## [TASK]
Would you print the records below from the first line through the line containing "36: (359, 184)", skipping the pictures?

## [DATASET EXTRACT]
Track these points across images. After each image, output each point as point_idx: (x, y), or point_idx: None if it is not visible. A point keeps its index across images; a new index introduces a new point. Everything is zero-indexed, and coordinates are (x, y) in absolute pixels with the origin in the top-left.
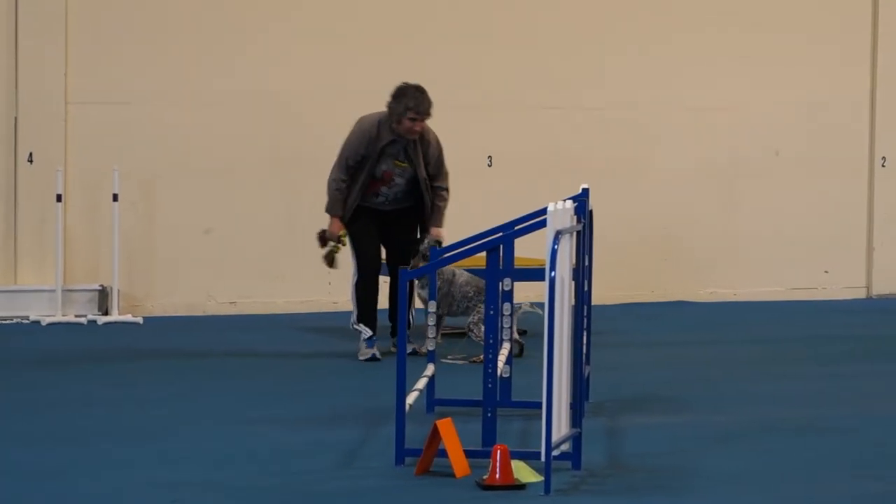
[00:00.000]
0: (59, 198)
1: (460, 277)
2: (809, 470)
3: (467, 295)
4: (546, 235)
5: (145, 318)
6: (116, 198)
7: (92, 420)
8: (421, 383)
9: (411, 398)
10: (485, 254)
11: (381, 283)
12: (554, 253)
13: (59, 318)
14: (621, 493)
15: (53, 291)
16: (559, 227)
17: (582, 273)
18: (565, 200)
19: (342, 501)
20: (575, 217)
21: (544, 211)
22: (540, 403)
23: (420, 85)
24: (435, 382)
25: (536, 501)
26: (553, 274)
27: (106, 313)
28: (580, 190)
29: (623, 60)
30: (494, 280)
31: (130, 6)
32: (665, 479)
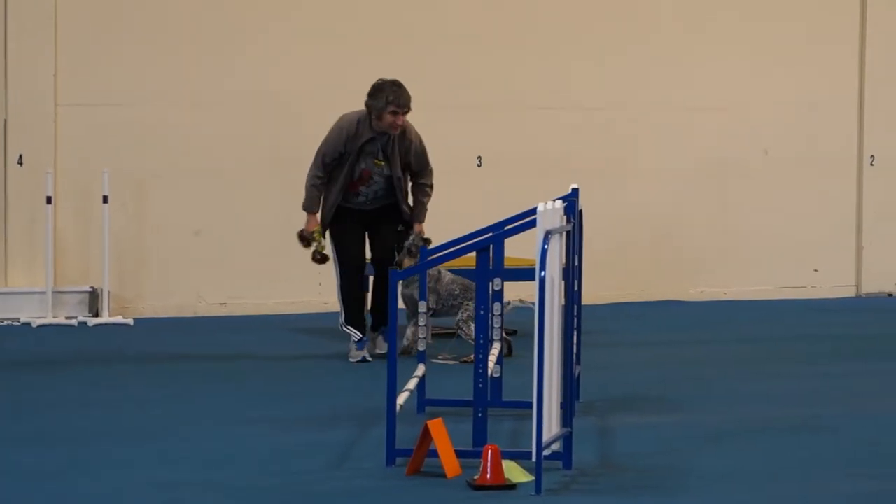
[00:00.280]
0: (49, 200)
1: (445, 276)
2: (800, 469)
3: (453, 293)
4: (536, 235)
5: (136, 320)
6: (106, 199)
7: (86, 421)
8: (411, 384)
9: (402, 399)
10: (475, 254)
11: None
12: (544, 253)
13: (50, 320)
14: (612, 493)
15: (44, 293)
16: (549, 227)
17: (572, 273)
18: (555, 200)
19: (334, 502)
20: (564, 217)
21: (534, 211)
22: (530, 403)
23: (396, 80)
24: (425, 383)
25: (527, 501)
26: (543, 274)
27: (96, 315)
28: (570, 190)
29: (613, 60)
30: (484, 280)
31: (120, 8)
32: (656, 479)
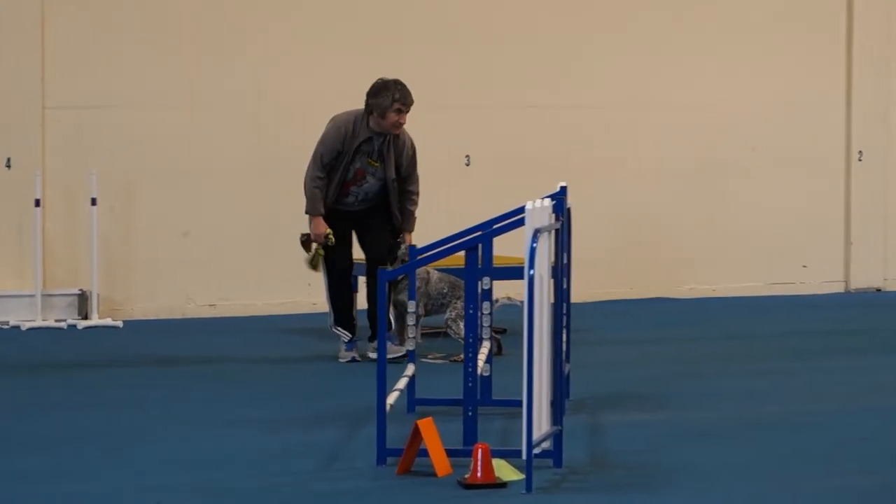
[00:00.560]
0: (38, 202)
1: (433, 275)
2: (790, 465)
3: (442, 291)
4: (525, 234)
5: (125, 322)
6: (95, 202)
7: (75, 424)
8: (401, 383)
9: (392, 398)
10: (463, 253)
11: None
12: (532, 251)
13: (39, 323)
14: (603, 491)
15: (33, 296)
16: (537, 226)
17: (561, 271)
18: (543, 199)
19: (324, 502)
20: (553, 215)
21: (522, 209)
22: (520, 402)
23: (398, 78)
24: (415, 382)
25: (518, 500)
26: (532, 272)
27: (86, 317)
28: (558, 188)
29: (601, 60)
30: (473, 279)
31: (107, 10)
32: (646, 476)
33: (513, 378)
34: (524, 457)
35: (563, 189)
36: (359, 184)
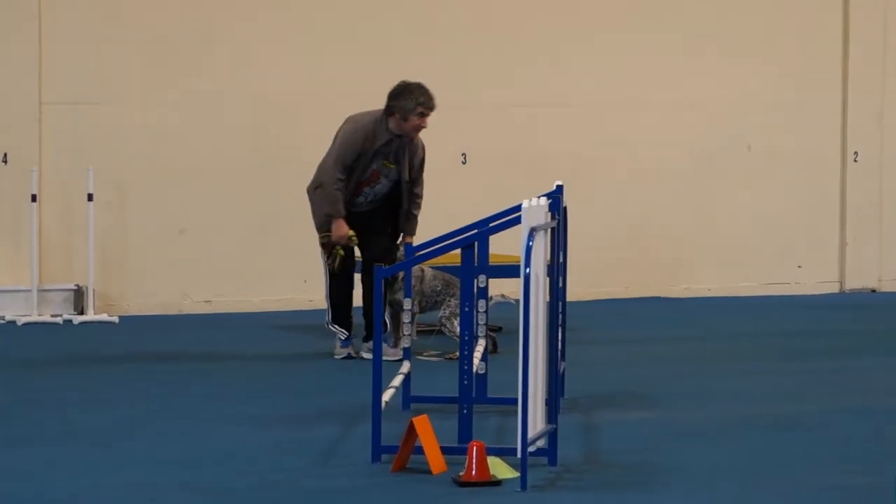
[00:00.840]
0: (34, 198)
1: (427, 273)
2: (783, 465)
3: (436, 289)
4: (521, 232)
5: (121, 318)
6: (91, 198)
7: (68, 420)
8: (397, 380)
9: (387, 395)
10: (459, 251)
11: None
12: (528, 250)
13: (35, 318)
14: (597, 489)
15: (29, 291)
16: (533, 224)
17: (557, 269)
18: (539, 197)
19: (319, 499)
20: (549, 214)
21: (519, 208)
22: (516, 400)
23: (419, 82)
24: (411, 379)
25: (513, 497)
26: (528, 270)
27: (81, 313)
28: (554, 187)
29: (597, 59)
30: (469, 277)
31: (104, 6)
32: (641, 475)
33: (508, 376)
34: (519, 455)
35: (560, 188)
36: (372, 185)
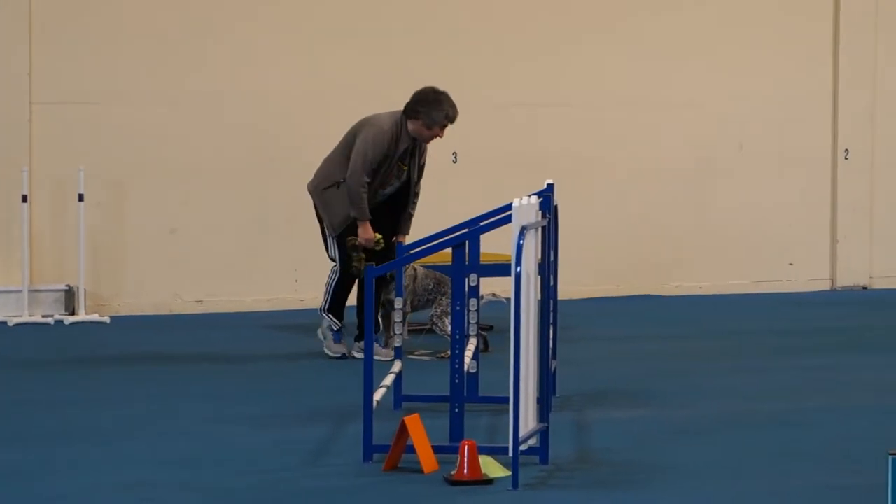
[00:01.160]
0: (25, 198)
1: (419, 272)
2: (775, 463)
3: (427, 288)
4: (512, 231)
5: (112, 318)
6: (82, 198)
7: (61, 420)
8: (388, 380)
9: (379, 395)
10: (451, 250)
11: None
12: (519, 248)
13: (26, 319)
14: (589, 488)
15: (20, 292)
16: (524, 223)
17: (548, 268)
18: (530, 196)
19: (311, 499)
20: (540, 213)
21: (509, 207)
22: (507, 398)
23: (444, 91)
24: (402, 379)
25: (504, 496)
26: (519, 269)
27: (73, 313)
28: (545, 185)
29: (589, 58)
30: (460, 276)
31: (96, 5)
32: (632, 473)
33: (499, 375)
34: (510, 453)
35: (550, 186)
36: (385, 187)
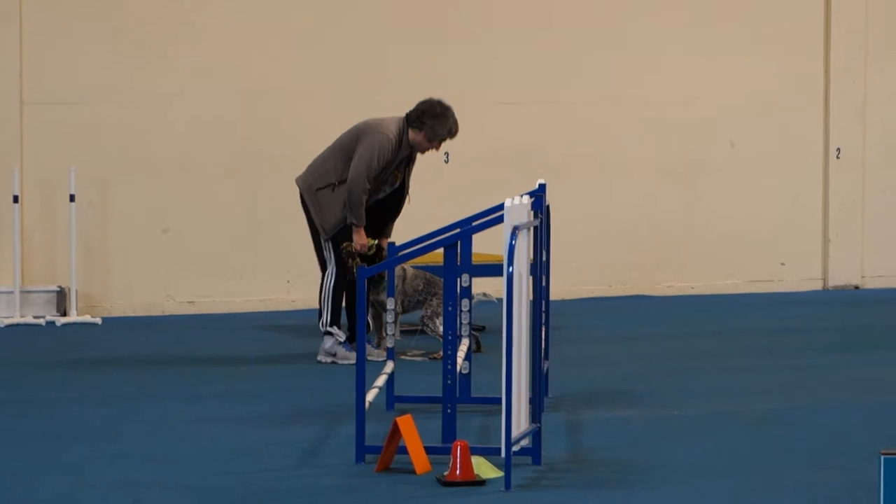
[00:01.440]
0: (16, 199)
1: (409, 272)
2: (768, 462)
3: (418, 288)
4: (504, 231)
5: (104, 319)
6: (73, 198)
7: (52, 421)
8: (380, 380)
9: (371, 395)
10: (442, 250)
11: None
12: (511, 248)
13: (18, 320)
14: (582, 488)
15: (11, 293)
16: (516, 223)
17: (540, 268)
18: (522, 196)
19: (303, 499)
20: (532, 212)
21: (501, 207)
22: (499, 399)
23: (449, 106)
24: (394, 379)
25: (497, 497)
26: (511, 269)
27: (64, 314)
28: (537, 185)
29: (580, 56)
30: (453, 276)
31: (86, 5)
32: (625, 473)
33: (492, 375)
34: (503, 454)
35: (542, 186)
36: (377, 193)
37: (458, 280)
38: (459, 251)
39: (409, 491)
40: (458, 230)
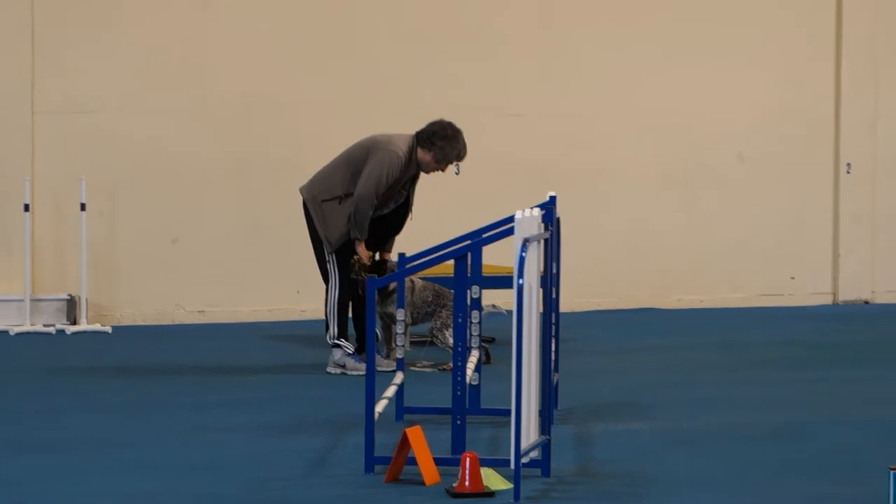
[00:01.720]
0: (27, 207)
1: (417, 283)
2: (776, 475)
3: (427, 300)
4: (514, 243)
5: (114, 328)
6: (84, 207)
7: (61, 429)
8: (390, 391)
9: (380, 406)
10: (453, 262)
11: None
12: (522, 260)
13: (28, 328)
14: (590, 500)
15: (22, 301)
16: (527, 235)
17: (550, 280)
18: (533, 208)
19: None
20: (543, 225)
21: (512, 219)
22: (509, 411)
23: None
24: (404, 390)
25: None
26: (521, 281)
27: (74, 323)
28: (547, 197)
29: (588, 67)
30: (463, 288)
31: (97, 15)
32: (634, 486)
33: (501, 387)
34: (512, 466)
35: (553, 198)
36: (382, 209)
37: (469, 292)
38: (469, 263)
39: (419, 502)
40: (469, 242)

## [OUTPUT FOR THIS EXERCISE]
Track these points across images. After each image, output each point as point_idx: (x, y), or point_idx: None if it is not visible. A point keeps its index across images; a new index introduces a new point. Everything is zero-indexed, and coordinates are (x, y) in absolute pixels with the origin in the top-left.
[00:00.000]
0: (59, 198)
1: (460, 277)
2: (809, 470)
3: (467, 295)
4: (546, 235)
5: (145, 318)
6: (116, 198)
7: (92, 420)
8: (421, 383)
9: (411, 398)
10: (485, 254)
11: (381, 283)
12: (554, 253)
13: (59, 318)
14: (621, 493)
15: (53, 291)
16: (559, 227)
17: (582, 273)
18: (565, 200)
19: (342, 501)
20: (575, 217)
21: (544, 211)
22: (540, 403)
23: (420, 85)
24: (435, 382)
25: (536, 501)
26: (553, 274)
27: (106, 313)
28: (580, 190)
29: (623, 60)
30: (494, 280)
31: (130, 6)
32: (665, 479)
[00:00.280]
0: (49, 200)
1: (445, 276)
2: (800, 469)
3: (453, 293)
4: (536, 235)
5: (136, 320)
6: (106, 199)
7: (86, 421)
8: (411, 384)
9: (402, 399)
10: (475, 254)
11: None
12: (544, 253)
13: (50, 320)
14: (612, 493)
15: (44, 293)
16: (549, 227)
17: (572, 273)
18: (555, 200)
19: (334, 502)
20: (564, 217)
21: (534, 211)
22: (530, 403)
23: (396, 80)
24: (425, 383)
25: (527, 501)
26: (543, 274)
27: (96, 315)
28: (570, 190)
29: (613, 60)
30: (484, 280)
31: (120, 8)
32: (656, 479)
[00:00.560]
0: (38, 202)
1: (433, 275)
2: (790, 465)
3: (442, 291)
4: (525, 234)
5: (125, 322)
6: (95, 202)
7: (75, 424)
8: (401, 383)
9: (392, 398)
10: (463, 253)
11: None
12: (532, 251)
13: (39, 323)
14: (603, 491)
15: (33, 296)
16: (537, 226)
17: (561, 271)
18: (543, 199)
19: (324, 502)
20: (553, 215)
21: (522, 209)
22: (520, 402)
23: (398, 78)
24: (415, 382)
25: (518, 500)
26: (532, 272)
27: (86, 317)
28: (558, 188)
29: (601, 60)
30: (473, 279)
31: (107, 10)
32: (646, 476)
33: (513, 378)
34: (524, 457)
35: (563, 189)
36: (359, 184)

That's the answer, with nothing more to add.